Is rockism a bad thing? Well, yeah, it is, and nobody’s free of it; I’m sure not. But it’s pernicious because it makes it harder to understand any other kind of music on its own terms, and it chains both artists and their audience to an ideal rooted in a particular moment of the past, in which a gifted lyricist is by default a “new Dylan” (not a new Charley Patton, not a new Bill Withers, and especially not herself), in which the songwriter and the singer and the main instrumentalist are all on the stage and preferably the same person, in which any instrumentation for performance other than guitar-bass-drums-vocals-and-maybe-keyboards is some kind of novelty, because that is what’s normal. Writers don’t think this way because “19th Nervous Breakdown” is our favorite song; we do it unconsciously because it’s the language we all internalized as pop-magazine-obsessed kids. And it trickles down to everyone who reads what we write.

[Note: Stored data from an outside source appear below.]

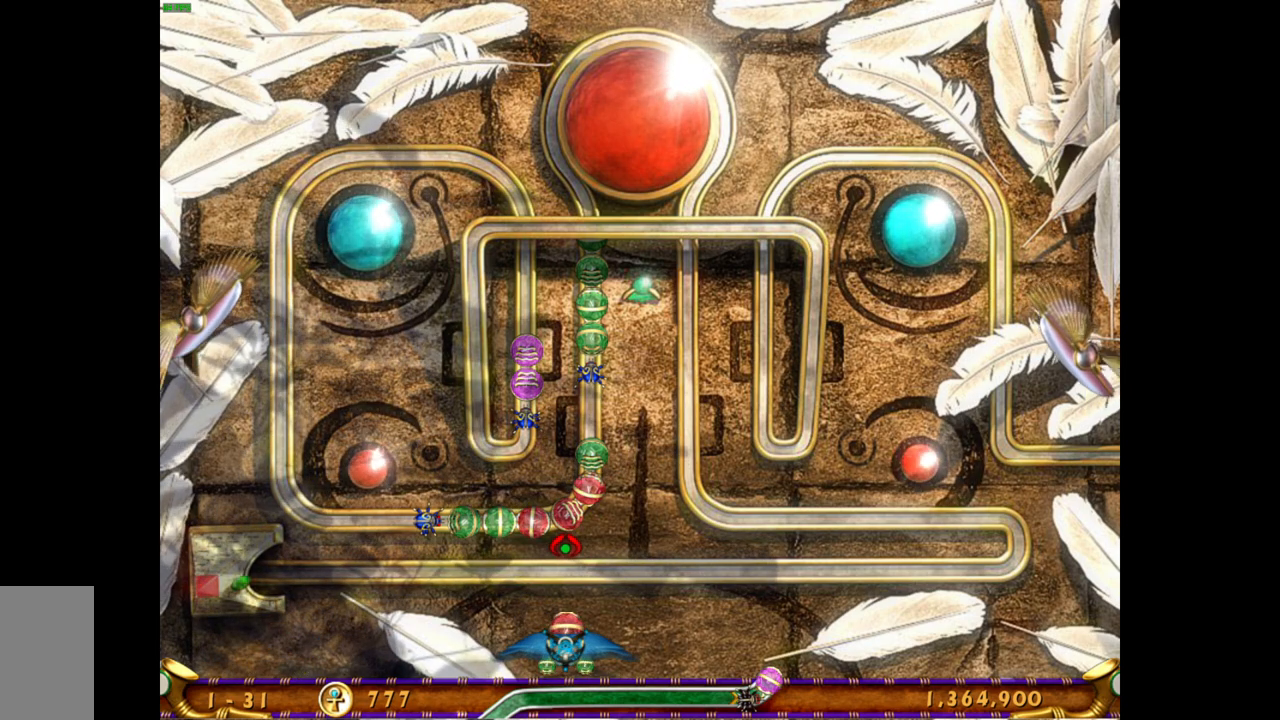
{"keys": [], "mouse": [], "events": [[33, "mouse_left", "down"], [117, "mouse_left", "up"]]}
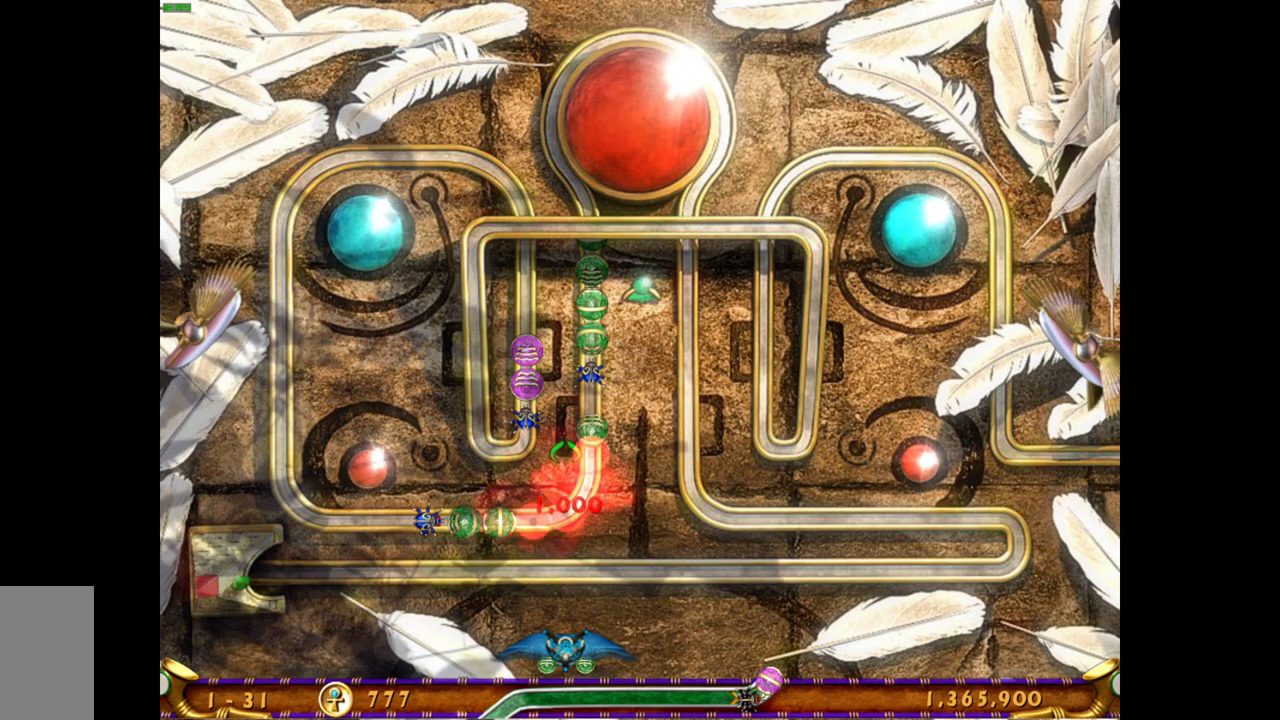
{"keys": [], "mouse": [], "events": []}
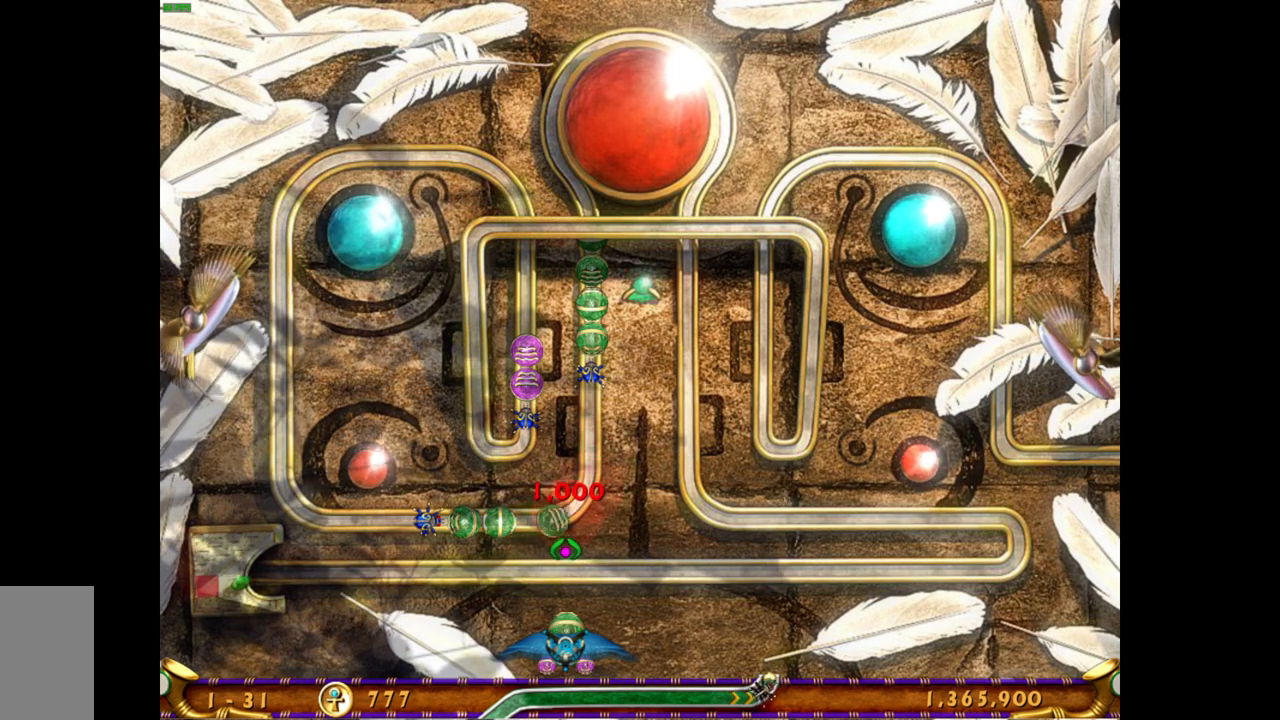
{"keys": [], "mouse": [], "events": []}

So how do we get around rockism, if it’s already ingrained in the way people talk about music? Mostly just by being aware of it and careful about it. But one shortcut is for music critics to stage raids on other kinds of culture criticism: great writing about movies, about literature, about food. They’ve all got their own biases and received ideas, defined by their own past masters—but they’re not ours, and adopting perspectives, black feminist or otherwise, that don’t take the rock canon as their baseline for normalcy can relieve the choking staleness of the way we talk about whatever music we love. They might even offer something new to say about that canon.